A regular Source column, Undercurrents explores issues, ideas and events developing beneath the surface in the Virgin Islands community.
Here’s a prediction for 2016: It will be the year that the boring, esoteric topic of climate change finally gets real for Virgin Islands residents.
That’s because they will soon learn what the islands will look like to their children and their grandchildren, how much of the current coast line will be underwater and what present day inland structures will be turned into beachfront properties.
They’ll also find out what a little boost in temperature can mean for asthma sufferers and people with other chronic conditions, as well as what heretofore foreign critters will be invited into the region by changing currents and weather patterns.
Once that sort of information passes out of the halls of academia and into the public domain, it’s going to become the same sort of pervasive factor affecting virtually every political and social decision just the way “economic crisis” does now.
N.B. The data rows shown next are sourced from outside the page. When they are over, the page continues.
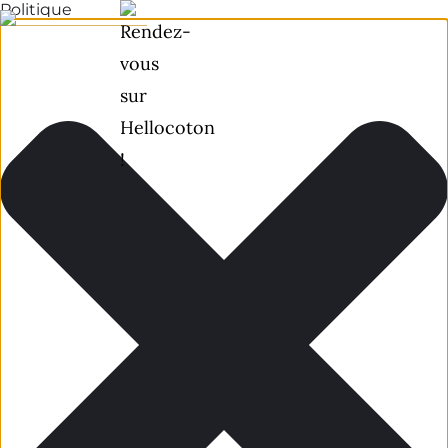
Politique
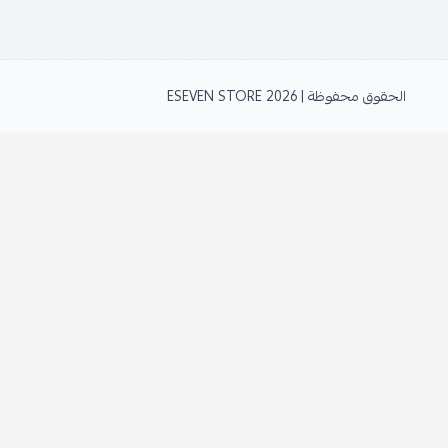
الحقوق محفوظة | 2026
ESEVEN STORE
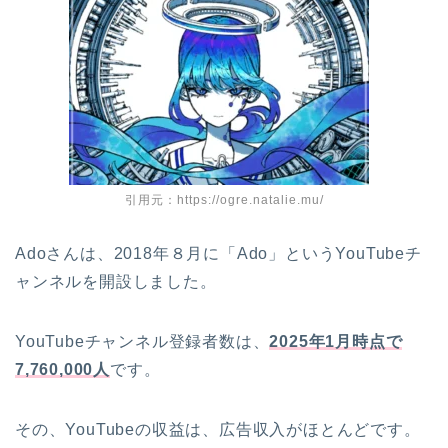
引用元：https://ogre.natalie.mu/
Adoさんは、2018年８月に「Ado」というYouTubeチ
ャンネルを開設しました。
YouTubeチャンネル登録者数は、
2025年1月時点で
7,760,000人
です。
その、YouTubeの収益は、広告収入がほとんどです。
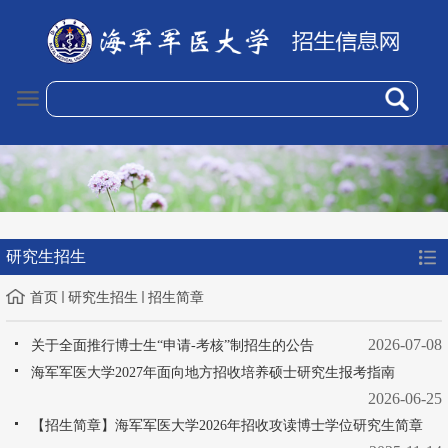
研究生招生
首页
研究生招生
招生简章
2026-07-08
关于全面推行博士生“申请-考核”制招生的公告
海军军医大学2027年面向地方招收培养硕士研究生报考指南
2026-06-25
【招生简章】海军军医大学2026年招收攻读博士学位研究生简章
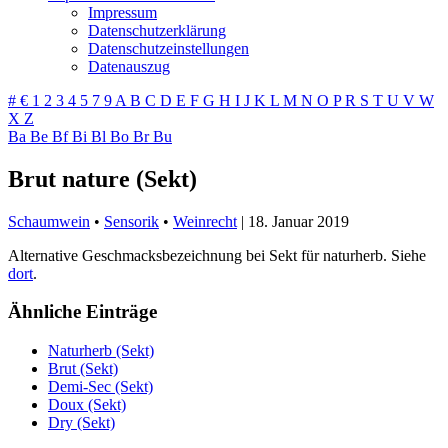
Impressum
Datenschutzerklärung
Datenschutzeinstellungen
Datenauszug
#
€
1
2
3
4
5
7
9
A
B
C
D
E
F
G
H
I
J
K
L
M
N
O
P
R
S
T
U
V
W
X
Z
Ba
Be
Bf
Bi
Bl
Bo
Br
Bu
Brut nature (Sekt)
Schaumwein
•
Sensorik
•
Weinrecht
|
18. Januar 2019
Alternative Geschmacksbezeichnung bei Sekt für naturherb. Siehe
dort
.
Ähnliche Einträge
Naturherb (Sekt)
Brut (Sekt)
Demi-Sec (Sekt)
Doux (Sekt)
Dry (Sekt)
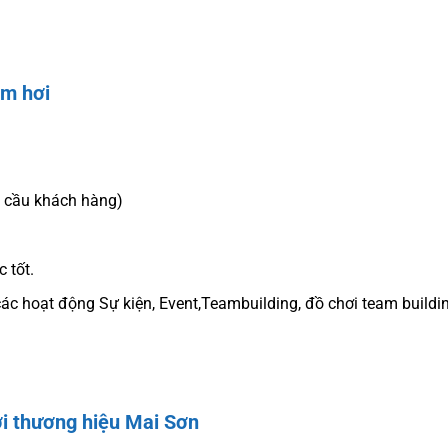
ơm hơi
êu cầu khách hàng)
 tốt.
các hoạt động Sự kiện, Event,Teambuilding, đồ chơi team buildi
i thương hiệu Mai Sơn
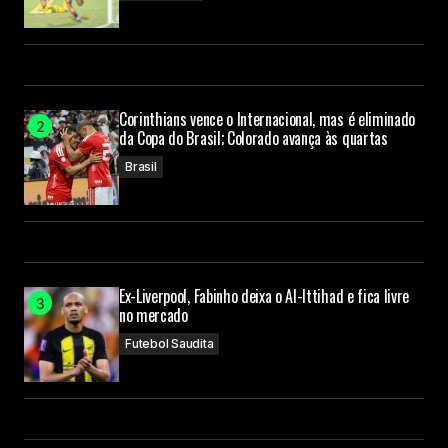
Corinthians vence o Internacional, mas é eliminado
da Copa do Brasil; Colorado avança às quartas
Brasil
Ex-Liverpool, Fabinho deixa o Al-Ittihad e fica livre
no mercado
Futebol Saudita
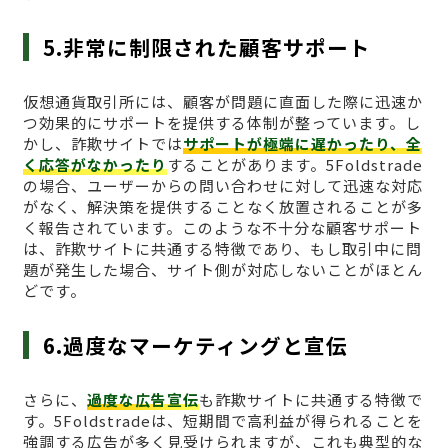
5.非常に制限された顧客サポート
仮想通貨取引所には、顧客が問題に直面した際に迅速か
つ効果的にサポートを提供する体制が整っています。し
かし、詐欺サイトでは
サポートが極端に遅かったり、全
く応答がなかったり
することがあります。5Foldstrade
の場合、ユーザーからの問い合わせに対して迅速な対応
がなく、解決策を提供することなく放置されることが多
く報告されています。このような不十分な顧客サポート
は、詐欺サイトに共通する特徴であり、もし取引中に問
題が発生した場合、サイト側が対応しないことがほとん
どです。
6.過度なマーケティングと宣伝
さらに、
過度な広告宣伝
も詐欺サイトに共通する特徴で
す。5Foldstradeは、短期間で高利益が得られることを
強調する広告が多く見受けられますが、これも典型的な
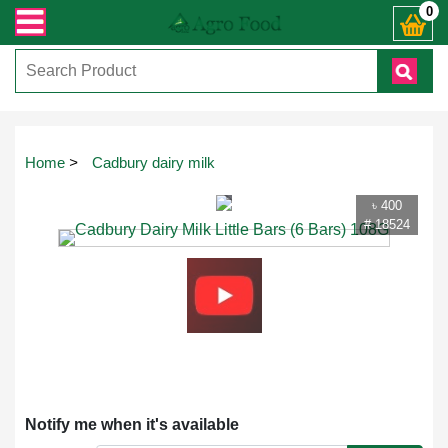
 যেকোনো পণ্য হাতে নিয়ে দেখে টাকা দিবেন ডেলিভারি ম্যান চলে যাওয়ার পরে কোনরকম
0
Touch
Home
>
Cadbury dairy milk
to
zoom
৳ 400
# 18524
Notify me when it's available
That’s why the advisory council on climate change that Gov. Kenneth Mapp created by executive order in October is scheduled to meet early in 2016.
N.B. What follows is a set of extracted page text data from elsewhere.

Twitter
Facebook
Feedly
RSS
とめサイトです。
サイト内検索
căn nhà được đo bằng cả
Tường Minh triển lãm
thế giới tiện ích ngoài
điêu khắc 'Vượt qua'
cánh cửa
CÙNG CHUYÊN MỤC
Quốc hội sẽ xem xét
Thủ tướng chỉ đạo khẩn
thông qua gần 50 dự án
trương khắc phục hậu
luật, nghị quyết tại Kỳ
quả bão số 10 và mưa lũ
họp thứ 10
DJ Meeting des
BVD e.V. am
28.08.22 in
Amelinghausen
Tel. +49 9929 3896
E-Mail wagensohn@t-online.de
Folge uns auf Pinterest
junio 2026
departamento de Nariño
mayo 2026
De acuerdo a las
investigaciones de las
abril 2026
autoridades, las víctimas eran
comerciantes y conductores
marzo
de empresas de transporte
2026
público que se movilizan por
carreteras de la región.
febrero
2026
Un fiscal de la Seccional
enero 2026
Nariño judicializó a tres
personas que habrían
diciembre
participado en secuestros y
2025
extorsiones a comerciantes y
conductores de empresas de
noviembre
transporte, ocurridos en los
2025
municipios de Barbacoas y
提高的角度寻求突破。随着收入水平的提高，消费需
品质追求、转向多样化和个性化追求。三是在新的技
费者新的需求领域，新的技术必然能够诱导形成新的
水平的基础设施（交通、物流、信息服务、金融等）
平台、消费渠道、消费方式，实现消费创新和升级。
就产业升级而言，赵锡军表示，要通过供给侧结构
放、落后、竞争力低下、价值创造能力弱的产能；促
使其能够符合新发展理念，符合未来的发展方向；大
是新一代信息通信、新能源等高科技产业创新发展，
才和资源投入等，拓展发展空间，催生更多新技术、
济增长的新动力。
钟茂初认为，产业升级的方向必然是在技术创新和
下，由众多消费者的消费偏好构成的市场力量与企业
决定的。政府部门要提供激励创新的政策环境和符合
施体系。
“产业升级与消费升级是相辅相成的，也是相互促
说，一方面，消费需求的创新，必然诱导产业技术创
It’s why the governor signed a memorandum of understanding with Puerto Rico and the U.S. Environmental Protection Agency in November pledging cooperation on research and action on global warming initiatives in the region.
And it’s why the local government is right now preparing a grant request for federal funds to pay for a more detailed assessment of potential problems than has been conducted to date.
The assessment is what Shawn Michael Malone, the territory’s federal relations coordinator, calls a “Gap Analysis” – a study that will show what types of information we’re missing.
For instance, he said, we’ve been relying on rainfall and related weather data for the region to predict droughts, but as is abundantly clear to anyone who has lived through even one hurricane season, a few miles can mean the difference between flooding conditions and blue skies. So the territory needs its own, closer-to-home data.
The Caribbean Landscape Conservation Cooperative will be working on the assessment with researchers at the University of the Virgin Islands, including Wayne Archibald, director of the university’s Caribbean Green Technology Center.
The territory is also looking at each government department and agency to assess how well it’s doing in meeting EPA standards.
Malone indicated there is a lot of disparity.
“We’re the leaders in the U.S. territories when it comes to reducing the carbon footprint,” he said. The Virgin Islands has done a lot of work on implementing alternative energy and on conserving water. The motivation wasn’t necessarily environmental – it was more economic survival – but the results were planet-friendly.
However, when it comes to health-related issues, Malone said, “Very little has been done.”
The assessment will become the basis for future grant requests.
Malone is also looking for federal money to fund a major education and awareness campaign he hopes will launch in March.
“We’ve been lucky so far,” he said, in that the territory hasn’t seen early impacts of global warming. “It’s already happening other places.”
For example, he said, at a conference in Puerto Rico last month, a local environmental organization described how erosion has already crumbled an old power plant that used to operate on the shoreline. In Miami, high tide at the full moon now encroaches on the trendy shops and establishments in South Beach. “They’re impacted every month.”
The federal government is now requiring that grant requests for capital projects include an assessment of potential climate change impacts, Malone said. They don’t want to spend millions of dollars on a project that will disappear into the sea in 40 or 50 years.
“The good news is there’s a lot of federal money for climate change,” Malone said. The issue doesn’t have to be all gloom and doom, either. The idea is to get solid information “so people can plan their lives … It’s a big project. It’s exciting too.”